• **Task details**:
Every line in the data below from the one containing "#fff; stroke-width: 18" down to the one containing "#e8590c; fill-opacity: 0.15;", both included, must be retyped exactly; no other line is to appear.

• **Records shown**:
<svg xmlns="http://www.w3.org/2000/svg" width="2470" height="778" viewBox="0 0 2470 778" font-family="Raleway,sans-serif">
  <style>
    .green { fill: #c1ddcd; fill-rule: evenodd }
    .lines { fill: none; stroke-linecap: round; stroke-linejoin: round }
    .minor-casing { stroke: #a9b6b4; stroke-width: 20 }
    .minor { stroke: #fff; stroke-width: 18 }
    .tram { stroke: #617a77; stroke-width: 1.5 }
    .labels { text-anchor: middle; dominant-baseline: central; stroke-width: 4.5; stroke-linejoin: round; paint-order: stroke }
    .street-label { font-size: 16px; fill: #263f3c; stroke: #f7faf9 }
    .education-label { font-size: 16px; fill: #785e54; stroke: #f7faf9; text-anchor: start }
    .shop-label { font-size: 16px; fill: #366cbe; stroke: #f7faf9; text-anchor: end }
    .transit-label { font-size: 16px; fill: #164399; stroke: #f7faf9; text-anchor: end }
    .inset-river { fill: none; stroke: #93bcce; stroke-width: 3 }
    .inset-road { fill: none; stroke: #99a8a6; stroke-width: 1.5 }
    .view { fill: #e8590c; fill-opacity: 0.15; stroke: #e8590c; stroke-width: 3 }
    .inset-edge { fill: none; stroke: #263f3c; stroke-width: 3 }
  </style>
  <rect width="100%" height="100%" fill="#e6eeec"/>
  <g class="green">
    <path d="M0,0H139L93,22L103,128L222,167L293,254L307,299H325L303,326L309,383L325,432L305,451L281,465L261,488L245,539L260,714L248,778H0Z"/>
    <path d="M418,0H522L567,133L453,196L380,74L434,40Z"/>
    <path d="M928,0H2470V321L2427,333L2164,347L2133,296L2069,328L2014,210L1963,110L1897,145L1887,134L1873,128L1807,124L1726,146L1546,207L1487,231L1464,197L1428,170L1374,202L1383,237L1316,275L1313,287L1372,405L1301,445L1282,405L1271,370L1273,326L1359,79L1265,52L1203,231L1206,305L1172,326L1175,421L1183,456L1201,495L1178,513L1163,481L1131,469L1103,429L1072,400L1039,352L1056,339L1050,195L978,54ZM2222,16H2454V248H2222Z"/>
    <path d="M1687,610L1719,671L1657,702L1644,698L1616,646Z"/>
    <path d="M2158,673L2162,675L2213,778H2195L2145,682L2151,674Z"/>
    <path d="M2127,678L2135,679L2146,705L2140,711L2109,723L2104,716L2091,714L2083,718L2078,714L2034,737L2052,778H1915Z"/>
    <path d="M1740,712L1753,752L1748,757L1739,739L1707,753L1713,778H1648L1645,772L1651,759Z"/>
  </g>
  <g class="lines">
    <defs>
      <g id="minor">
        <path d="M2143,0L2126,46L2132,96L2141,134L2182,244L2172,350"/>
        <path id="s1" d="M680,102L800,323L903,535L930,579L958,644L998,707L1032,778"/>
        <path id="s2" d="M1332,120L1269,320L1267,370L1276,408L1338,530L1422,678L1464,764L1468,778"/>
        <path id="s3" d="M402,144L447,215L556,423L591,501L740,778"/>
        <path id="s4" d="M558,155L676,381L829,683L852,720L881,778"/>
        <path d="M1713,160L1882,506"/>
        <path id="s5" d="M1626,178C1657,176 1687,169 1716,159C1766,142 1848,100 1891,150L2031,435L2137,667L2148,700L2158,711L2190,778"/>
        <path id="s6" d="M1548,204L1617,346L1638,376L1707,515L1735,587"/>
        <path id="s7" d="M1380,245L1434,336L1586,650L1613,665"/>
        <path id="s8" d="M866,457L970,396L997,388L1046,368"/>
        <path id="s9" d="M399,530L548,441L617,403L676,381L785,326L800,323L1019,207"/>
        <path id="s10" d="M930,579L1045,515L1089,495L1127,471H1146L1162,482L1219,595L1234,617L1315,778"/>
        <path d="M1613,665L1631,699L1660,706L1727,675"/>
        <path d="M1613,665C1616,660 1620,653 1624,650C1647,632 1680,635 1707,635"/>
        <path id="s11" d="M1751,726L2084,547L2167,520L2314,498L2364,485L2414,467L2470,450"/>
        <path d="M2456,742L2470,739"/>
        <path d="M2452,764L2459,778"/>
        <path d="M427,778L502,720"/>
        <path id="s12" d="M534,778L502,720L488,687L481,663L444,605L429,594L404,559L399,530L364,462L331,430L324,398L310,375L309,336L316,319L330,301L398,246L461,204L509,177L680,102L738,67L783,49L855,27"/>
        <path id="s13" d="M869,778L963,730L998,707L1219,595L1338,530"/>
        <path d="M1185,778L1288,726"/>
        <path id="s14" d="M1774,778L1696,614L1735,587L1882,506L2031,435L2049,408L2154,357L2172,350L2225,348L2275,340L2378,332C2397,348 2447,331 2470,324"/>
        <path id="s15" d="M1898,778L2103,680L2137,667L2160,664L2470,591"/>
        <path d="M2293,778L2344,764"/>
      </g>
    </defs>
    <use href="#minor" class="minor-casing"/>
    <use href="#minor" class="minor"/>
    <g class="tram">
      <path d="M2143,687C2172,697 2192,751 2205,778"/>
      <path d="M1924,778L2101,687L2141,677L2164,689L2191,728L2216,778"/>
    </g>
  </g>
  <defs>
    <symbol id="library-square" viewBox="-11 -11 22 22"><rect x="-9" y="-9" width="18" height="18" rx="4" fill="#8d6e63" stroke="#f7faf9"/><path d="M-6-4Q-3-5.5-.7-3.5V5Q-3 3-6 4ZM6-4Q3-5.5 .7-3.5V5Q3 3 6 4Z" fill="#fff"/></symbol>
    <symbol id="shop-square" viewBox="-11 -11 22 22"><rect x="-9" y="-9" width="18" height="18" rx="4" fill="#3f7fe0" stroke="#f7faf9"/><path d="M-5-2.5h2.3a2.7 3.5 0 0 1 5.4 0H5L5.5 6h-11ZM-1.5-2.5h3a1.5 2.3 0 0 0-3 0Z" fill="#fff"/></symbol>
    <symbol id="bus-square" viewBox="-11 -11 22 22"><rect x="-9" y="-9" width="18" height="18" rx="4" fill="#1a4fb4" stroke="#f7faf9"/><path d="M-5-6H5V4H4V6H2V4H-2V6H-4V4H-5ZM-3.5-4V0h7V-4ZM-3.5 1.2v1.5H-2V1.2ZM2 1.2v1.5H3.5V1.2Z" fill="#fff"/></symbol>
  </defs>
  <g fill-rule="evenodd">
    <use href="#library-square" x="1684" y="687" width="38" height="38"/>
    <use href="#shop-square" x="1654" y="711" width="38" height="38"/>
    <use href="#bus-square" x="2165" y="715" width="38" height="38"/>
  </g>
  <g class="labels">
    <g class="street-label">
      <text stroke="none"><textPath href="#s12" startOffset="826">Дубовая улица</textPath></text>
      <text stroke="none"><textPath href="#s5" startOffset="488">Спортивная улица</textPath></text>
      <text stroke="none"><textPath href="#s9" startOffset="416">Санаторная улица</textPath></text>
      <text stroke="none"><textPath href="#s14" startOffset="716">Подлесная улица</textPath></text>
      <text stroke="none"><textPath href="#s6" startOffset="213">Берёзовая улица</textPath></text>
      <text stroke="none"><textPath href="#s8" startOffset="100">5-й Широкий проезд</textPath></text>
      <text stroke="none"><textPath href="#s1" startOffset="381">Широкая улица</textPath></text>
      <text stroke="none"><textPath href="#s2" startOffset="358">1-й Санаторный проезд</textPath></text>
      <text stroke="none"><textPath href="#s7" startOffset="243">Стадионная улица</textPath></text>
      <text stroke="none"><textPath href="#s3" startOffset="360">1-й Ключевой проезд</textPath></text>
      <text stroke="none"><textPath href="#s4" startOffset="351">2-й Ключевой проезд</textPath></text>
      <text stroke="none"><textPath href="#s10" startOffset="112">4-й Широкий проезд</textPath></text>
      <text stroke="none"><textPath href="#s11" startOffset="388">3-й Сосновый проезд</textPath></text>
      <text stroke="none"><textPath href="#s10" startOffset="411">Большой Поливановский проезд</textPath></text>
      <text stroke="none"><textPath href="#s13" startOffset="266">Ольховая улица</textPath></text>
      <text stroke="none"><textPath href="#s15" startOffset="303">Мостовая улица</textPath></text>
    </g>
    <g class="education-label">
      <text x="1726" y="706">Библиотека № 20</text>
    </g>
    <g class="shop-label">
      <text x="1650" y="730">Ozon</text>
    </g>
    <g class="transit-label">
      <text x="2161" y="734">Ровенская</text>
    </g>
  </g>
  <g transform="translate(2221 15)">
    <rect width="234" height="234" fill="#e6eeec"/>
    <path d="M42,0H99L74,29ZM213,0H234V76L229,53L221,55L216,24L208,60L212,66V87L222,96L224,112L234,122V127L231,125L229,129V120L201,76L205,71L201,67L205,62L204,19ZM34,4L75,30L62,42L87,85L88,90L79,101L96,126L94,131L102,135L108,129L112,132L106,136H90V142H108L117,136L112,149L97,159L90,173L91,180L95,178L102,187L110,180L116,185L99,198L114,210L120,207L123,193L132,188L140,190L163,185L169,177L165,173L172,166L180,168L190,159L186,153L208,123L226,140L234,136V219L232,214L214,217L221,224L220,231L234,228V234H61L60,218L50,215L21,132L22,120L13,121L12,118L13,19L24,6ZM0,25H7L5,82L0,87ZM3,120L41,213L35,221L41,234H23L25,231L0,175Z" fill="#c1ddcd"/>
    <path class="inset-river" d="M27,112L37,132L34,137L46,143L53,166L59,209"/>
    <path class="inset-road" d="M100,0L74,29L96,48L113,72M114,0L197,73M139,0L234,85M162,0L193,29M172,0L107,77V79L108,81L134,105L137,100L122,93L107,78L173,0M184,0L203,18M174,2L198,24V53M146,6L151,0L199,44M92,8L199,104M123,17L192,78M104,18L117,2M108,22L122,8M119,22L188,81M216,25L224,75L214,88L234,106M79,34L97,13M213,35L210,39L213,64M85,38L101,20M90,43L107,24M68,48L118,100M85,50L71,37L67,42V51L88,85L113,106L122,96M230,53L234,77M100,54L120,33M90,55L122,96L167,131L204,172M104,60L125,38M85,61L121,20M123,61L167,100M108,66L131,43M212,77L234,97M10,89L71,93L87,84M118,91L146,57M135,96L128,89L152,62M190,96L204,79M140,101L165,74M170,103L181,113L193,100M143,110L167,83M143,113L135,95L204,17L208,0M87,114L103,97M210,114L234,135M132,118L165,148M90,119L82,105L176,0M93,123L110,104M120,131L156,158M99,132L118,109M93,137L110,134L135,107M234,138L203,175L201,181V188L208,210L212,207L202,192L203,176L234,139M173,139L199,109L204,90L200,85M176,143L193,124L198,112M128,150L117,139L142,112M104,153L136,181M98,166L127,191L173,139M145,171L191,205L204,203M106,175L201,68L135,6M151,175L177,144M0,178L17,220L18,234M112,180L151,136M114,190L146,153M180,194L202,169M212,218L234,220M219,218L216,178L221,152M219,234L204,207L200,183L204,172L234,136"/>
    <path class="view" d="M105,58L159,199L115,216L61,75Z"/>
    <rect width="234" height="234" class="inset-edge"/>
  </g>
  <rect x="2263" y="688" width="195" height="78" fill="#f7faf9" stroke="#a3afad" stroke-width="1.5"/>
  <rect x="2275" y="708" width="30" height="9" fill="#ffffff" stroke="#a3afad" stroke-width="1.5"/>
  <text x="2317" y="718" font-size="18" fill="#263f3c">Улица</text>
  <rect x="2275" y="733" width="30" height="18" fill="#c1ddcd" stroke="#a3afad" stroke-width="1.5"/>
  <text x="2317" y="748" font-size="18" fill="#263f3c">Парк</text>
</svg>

• **Solution for this task**:
    .minor { stroke: #fff; stroke-width: 18 }
    .tram { stroke: #617a77; stroke-width: 1.5 }
    .labels { text-anchor: middle; dominant-baseline: central; stroke-width: 4.5; stroke-linejoin: round; paint-order: stroke }
    .street-label { font-size: 16px; fill: #263f3c; stroke: #f7faf9 }
    .education-label { font-size: 16px; fill: #785e54; stroke: #f7faf9; text-anchor: start }
    .shop-label { font-size: 16px; fill: #366cbe; stroke: #f7faf9; text-anchor: end }
    .transit-label { font-size: 16px; fill: #164399; stroke: #f7faf9; text-anchor: end }
    .inset-river { fill: none; stroke: #93bcce; stroke-width: 3 }
    .inset-road { fill: none; stroke: #99a8a6; stroke-width: 1.5 }
    .view { fill: #e8590c; fill-opacity: 0.15; stroke: #e8590c; stroke-width: 3 }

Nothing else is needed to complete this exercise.